I'm not saying all of this is rational -- I write software for a living so I'm fully aware that it has distinct value and that if people want that value they should be willing to pay for it.  The fact remains though that many people aren't rational when it comes to this, and business models need to take that irrationality into account if they want to avoid turning off potential customers.

 

But if you can get that reflash from an OEM, it's exactly the same. Not all reflashes are from the aftermarket - and that's true of EVs and ICE. 

And I'm pretty sure the last time I bought a new Windows computer I had the choice of an old or the current OS :) 

I agree that people aren't rational about software. It costs money to develop, but people consider it free because once it's built, it costs almost nothing to reproduce. Especially if it's deployed OTA, then it's just magic fairy dust.

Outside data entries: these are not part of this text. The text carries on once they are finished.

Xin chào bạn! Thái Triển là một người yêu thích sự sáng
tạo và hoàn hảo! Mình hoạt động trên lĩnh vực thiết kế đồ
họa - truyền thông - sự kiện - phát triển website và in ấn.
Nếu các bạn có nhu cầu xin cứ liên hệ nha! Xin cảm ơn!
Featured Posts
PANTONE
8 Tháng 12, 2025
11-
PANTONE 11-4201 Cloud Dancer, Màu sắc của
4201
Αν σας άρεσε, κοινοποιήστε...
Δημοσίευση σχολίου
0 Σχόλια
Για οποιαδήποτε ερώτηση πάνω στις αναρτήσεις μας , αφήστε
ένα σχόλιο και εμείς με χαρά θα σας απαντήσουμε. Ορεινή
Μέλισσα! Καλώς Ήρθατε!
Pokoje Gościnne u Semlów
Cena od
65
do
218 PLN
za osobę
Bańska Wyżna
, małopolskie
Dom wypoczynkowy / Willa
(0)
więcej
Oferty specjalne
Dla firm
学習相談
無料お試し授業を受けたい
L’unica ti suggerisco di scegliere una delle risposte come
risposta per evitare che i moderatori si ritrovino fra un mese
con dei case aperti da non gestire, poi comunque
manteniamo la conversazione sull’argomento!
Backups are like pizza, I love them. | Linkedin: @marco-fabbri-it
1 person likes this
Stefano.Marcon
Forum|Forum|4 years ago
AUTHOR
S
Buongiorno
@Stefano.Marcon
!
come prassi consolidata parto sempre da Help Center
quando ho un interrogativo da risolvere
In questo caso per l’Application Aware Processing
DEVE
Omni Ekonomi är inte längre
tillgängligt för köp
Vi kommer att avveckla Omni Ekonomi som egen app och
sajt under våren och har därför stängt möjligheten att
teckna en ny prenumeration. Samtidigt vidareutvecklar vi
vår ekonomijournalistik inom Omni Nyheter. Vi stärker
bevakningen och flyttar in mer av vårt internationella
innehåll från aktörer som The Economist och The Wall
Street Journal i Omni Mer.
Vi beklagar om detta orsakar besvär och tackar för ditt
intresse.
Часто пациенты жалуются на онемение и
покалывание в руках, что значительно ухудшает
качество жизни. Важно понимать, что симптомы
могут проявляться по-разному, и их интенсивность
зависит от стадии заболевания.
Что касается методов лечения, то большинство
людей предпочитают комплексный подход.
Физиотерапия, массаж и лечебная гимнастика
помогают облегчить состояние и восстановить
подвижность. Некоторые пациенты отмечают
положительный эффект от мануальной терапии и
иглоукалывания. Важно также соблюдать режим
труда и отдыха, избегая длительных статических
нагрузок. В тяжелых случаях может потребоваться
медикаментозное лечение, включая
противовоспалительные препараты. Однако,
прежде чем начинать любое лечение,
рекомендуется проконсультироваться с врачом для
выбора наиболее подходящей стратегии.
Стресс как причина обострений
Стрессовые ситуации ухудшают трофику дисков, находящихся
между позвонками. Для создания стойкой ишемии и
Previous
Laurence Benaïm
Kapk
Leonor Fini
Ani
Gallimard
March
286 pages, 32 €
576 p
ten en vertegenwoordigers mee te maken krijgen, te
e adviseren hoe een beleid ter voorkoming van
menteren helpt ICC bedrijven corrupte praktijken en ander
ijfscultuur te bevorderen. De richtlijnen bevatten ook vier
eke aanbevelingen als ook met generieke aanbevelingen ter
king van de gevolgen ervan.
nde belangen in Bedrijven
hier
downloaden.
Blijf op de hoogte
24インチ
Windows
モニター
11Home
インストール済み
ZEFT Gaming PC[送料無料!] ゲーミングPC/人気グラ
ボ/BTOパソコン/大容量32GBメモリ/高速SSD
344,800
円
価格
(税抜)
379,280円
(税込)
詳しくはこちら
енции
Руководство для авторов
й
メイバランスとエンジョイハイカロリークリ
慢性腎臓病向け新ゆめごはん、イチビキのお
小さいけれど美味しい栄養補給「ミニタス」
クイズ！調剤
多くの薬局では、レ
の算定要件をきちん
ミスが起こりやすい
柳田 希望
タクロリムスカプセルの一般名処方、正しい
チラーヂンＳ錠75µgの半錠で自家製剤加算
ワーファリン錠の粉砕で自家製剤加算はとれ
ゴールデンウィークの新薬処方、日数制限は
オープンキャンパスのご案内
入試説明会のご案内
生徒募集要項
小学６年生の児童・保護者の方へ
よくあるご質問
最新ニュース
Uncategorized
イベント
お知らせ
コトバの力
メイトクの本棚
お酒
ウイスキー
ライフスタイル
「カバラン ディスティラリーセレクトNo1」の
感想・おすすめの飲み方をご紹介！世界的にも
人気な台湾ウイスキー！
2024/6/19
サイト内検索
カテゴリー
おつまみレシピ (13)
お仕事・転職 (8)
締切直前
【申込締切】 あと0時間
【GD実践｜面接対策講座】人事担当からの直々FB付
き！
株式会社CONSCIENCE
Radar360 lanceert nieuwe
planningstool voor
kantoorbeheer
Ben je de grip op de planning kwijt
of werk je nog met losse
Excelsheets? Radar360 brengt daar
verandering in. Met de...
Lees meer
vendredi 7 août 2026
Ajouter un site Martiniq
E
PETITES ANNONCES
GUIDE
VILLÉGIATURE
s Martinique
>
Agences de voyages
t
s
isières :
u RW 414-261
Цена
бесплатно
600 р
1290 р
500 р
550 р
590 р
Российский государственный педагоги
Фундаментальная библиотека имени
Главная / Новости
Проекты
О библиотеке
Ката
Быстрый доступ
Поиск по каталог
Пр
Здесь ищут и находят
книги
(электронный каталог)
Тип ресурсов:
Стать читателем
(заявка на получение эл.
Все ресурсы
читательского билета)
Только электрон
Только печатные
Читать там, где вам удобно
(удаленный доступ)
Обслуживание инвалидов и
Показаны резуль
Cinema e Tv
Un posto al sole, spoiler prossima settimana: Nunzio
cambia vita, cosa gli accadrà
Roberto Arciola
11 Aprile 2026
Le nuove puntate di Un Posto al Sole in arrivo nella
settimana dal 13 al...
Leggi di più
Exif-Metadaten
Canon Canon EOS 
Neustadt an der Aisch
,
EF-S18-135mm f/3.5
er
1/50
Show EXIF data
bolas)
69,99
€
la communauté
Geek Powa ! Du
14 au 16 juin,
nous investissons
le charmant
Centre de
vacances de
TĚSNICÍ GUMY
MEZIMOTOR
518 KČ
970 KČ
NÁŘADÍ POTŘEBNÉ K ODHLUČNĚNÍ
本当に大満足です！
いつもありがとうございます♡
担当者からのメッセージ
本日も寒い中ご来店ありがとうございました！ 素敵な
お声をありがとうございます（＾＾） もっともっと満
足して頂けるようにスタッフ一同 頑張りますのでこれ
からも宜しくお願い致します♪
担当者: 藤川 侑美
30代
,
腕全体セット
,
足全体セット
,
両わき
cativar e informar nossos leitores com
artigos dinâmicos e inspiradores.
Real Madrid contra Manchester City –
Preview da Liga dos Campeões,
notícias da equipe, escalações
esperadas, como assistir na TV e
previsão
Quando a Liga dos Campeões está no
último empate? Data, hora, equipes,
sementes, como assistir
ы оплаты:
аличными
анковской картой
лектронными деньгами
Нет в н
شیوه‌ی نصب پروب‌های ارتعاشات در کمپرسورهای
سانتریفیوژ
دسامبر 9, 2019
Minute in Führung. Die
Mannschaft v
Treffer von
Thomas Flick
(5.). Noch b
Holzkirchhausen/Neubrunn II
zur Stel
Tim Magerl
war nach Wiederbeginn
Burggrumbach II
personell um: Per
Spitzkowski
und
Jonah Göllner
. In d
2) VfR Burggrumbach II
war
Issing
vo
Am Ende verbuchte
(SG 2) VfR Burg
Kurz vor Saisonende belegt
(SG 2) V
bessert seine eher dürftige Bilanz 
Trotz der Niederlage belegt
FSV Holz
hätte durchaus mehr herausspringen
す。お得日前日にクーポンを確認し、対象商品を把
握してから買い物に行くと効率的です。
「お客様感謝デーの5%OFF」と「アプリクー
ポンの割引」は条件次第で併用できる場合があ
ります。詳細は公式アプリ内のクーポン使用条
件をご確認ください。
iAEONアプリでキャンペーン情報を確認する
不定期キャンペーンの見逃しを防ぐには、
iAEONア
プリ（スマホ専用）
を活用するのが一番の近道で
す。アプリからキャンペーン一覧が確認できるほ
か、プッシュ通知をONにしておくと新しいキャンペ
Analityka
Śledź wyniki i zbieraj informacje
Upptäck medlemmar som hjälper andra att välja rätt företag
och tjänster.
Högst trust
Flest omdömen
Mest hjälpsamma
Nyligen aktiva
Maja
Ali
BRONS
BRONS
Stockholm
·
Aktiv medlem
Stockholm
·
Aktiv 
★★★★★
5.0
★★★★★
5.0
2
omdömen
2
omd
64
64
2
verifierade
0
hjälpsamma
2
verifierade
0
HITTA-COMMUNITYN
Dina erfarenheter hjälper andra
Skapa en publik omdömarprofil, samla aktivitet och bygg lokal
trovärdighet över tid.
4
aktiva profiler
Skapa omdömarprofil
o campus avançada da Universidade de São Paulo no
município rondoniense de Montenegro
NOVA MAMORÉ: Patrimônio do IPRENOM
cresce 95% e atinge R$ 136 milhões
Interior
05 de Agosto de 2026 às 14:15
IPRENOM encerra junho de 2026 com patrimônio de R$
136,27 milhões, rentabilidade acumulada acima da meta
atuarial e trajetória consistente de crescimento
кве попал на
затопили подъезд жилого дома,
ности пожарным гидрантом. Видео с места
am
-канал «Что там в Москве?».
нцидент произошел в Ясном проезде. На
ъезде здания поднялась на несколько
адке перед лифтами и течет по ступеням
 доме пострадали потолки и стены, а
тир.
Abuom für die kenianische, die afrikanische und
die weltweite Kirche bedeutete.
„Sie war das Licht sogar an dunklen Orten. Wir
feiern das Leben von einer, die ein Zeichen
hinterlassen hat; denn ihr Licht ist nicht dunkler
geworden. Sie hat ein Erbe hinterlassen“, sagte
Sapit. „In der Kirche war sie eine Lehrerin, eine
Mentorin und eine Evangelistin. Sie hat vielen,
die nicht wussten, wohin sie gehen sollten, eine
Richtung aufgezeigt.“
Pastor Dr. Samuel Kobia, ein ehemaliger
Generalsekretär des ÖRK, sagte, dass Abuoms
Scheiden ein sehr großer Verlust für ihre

Also, note that there's no reason an ICE can't get OTA updates, and no reason an EV has to receive OTA updates. They happened to be deployed en masse for the first time by the same company, but don't get confused by that. Mazda had to recall a whole bunch of Miatas for a software update to fix an emissions problem in 2001 or so, technically there's no reason they couldn't build the capability to do that OTA into the current car.

Pete. (l33t FS)
Pete. (l33t FS) GRM+ Memberand MegaDork
12/6/22 2:18 p.m.

In reply to Keith Tanner :

I always figured when you pay for an upgrade like that, you're not paying for the power, you are paying for the increased warranty liabilities.

Duke
Duke MegaDork
12/6/22 4:22 p.m.
Keith Tanner said:

Maybe it's optimized code that wasn't available when the car came out.

You can get Polestar tunes for nearly all Volvos.  My V60 has it.  Being an ICE drivetrain it does some nice little things like fatten the midrange torque and shift the AWD torque split aft a bit.

Basically they thin the margins somewhat to tweak more power out of the vehicle - as someone says above, most of that $1200 is in amortizing the higher warranty costs for owners who chose to push the envelope a little.

DirtyBird222 said:

If we look at it the way it should be dissected, why isn't it just sold this way? I mean this is worlds better than the Mercedes subscription bullE36 M3 for more power. This type of nonsense is what I suspected from the EV world.

It's the same for Volvo ICE vehicles as well.

They don't just do it for all cars all the time because taking that extra power out of the stress and reliability margins opens liability for more warranty claims.  90% of the buyers aren't going to notice the difference anyway, so why take on more warranty exposure for the vast majority of the cars on the road?  Doing it this way means that the 10% who do care get the privilege of paying for the increased risk they generate.